Accessibility statement
How to generate, configure, and display an accessibility statement with AccessYes. Covers the built-in statement generator, linking to an existing statement, and display options.
Updated
In this article: What an accessibility statement is, when one is required, and how to create and display one using AccessYes. Covers the built-in generator, linking to an existing statement, and the two widget display options.
An accessibility statement is a public document that explains your site’s current conformance with accessibility standards, identifies any known issues, and gives visitors a way to report problems or request accessible formats. AccessYes includes a built-in generator and a widget integration so visitors can access your statement directly from the accessibility menu.
What is an accessibility statement?
An accessibility statement typically covers:
- Which accessibility standard the site aims to meet (usually WCAG 2.1 or 2.2 at Level AA)
- The current conformance status (fully conformant, partially conformant, or non-conformant)
- Any known accessibility issues and planned remediation dates
- How visitors can contact you to report an issue or request accessible content
- A reference to any third-party components or content outside your control
Statements vary in detail and format. Regulators in some regions publish required templates. In others, any clear, honest statement is acceptable.
When is an accessibility statement required?
Public sector websites (UK and EU)
In the UK, the Public Sector Bodies (Websites and Mobile Applications) (No. 2) Accessibility Regulations 2018 require public sector websites to publish an accessibility statement and review it at least annually. Statements must follow the government’s model template (for UK public sector) or the EU Web Accessibility Directive equivalent.
In the EU, the Web Accessibility Directive (EU 2016/2102) has the same requirement for public sector bodies. The European Accessibility Act (EAA), which came into force in June 2025, extends accessibility requirements to a broader range of private sector organisations and products.

◆ **What to produce**:
Extend the accessibility statement article past its last sentence. The items have nothing to do with any of this.

◆ **Excerpted records**:

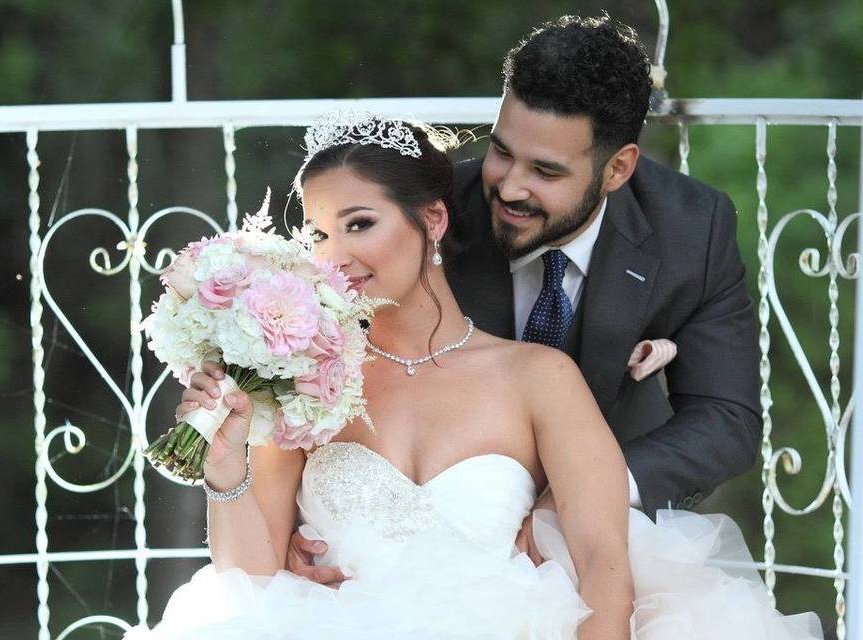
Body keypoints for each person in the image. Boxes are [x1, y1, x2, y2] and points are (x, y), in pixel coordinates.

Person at [125, 113, 822, 639]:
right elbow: (250, 585)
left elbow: (606, 564)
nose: (334, 255)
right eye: (315, 235)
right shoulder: (304, 380)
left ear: (432, 220)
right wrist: (225, 467)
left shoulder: (537, 376)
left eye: (358, 223)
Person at [287, 13, 764, 575]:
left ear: (617, 168)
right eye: (502, 152)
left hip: (610, 536)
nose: (510, 187)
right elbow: (331, 357)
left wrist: (582, 494)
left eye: (545, 171)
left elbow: (726, 418)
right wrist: (319, 533)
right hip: (422, 544)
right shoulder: (428, 214)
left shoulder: (692, 231)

◆ **Result**:
Private sector websites
Private sector websites in most jurisdictions are not legally required to publish an accessibility statement in the UK or EU. However:
- It demonstrates good faith effort, which can be relevant in litigation
- The EAA requires accessibility statements for in-scope private sector entities from June 2025 onwards
- It gives visitors with access needs a clear way to contact you, reducing friction and complaints
- Many procurement processes for B2B sites require a statement
Creating a statement with the built-in generator
AccessYes includes a statement generator that produces a formatted statement you can publish on your site.
- In your WordPress admin, go to AccessYes → Accessibility Statement
- Fill in the fields:
- Organisation name — your company or site name
- Website URL — the URL of the site the statement covers
- Contact email — the email address visitors should use to report issues or request help
- Conformance status — choose from: Fully conformant, Partially conformant, or Non-conformant
- Click Generate statement
AccessYes creates a formatted statement page with the information you provided. The statement includes standard sections for conformance, contact details, and the date of the last review.
Most privately operated sites should choose Partially conformant unless they have completed a full accessibility audit and confirmed AA conformance. Claiming full conformance without an audit is a risk — if a visitor encounters a barrier, an inaccurate statement makes the situation harder to defend.
The generated statement is a starting point. You should add any known issues, list specific pages that have been tested, and set a review date. The generator produces the structure; the honest content is yours to add.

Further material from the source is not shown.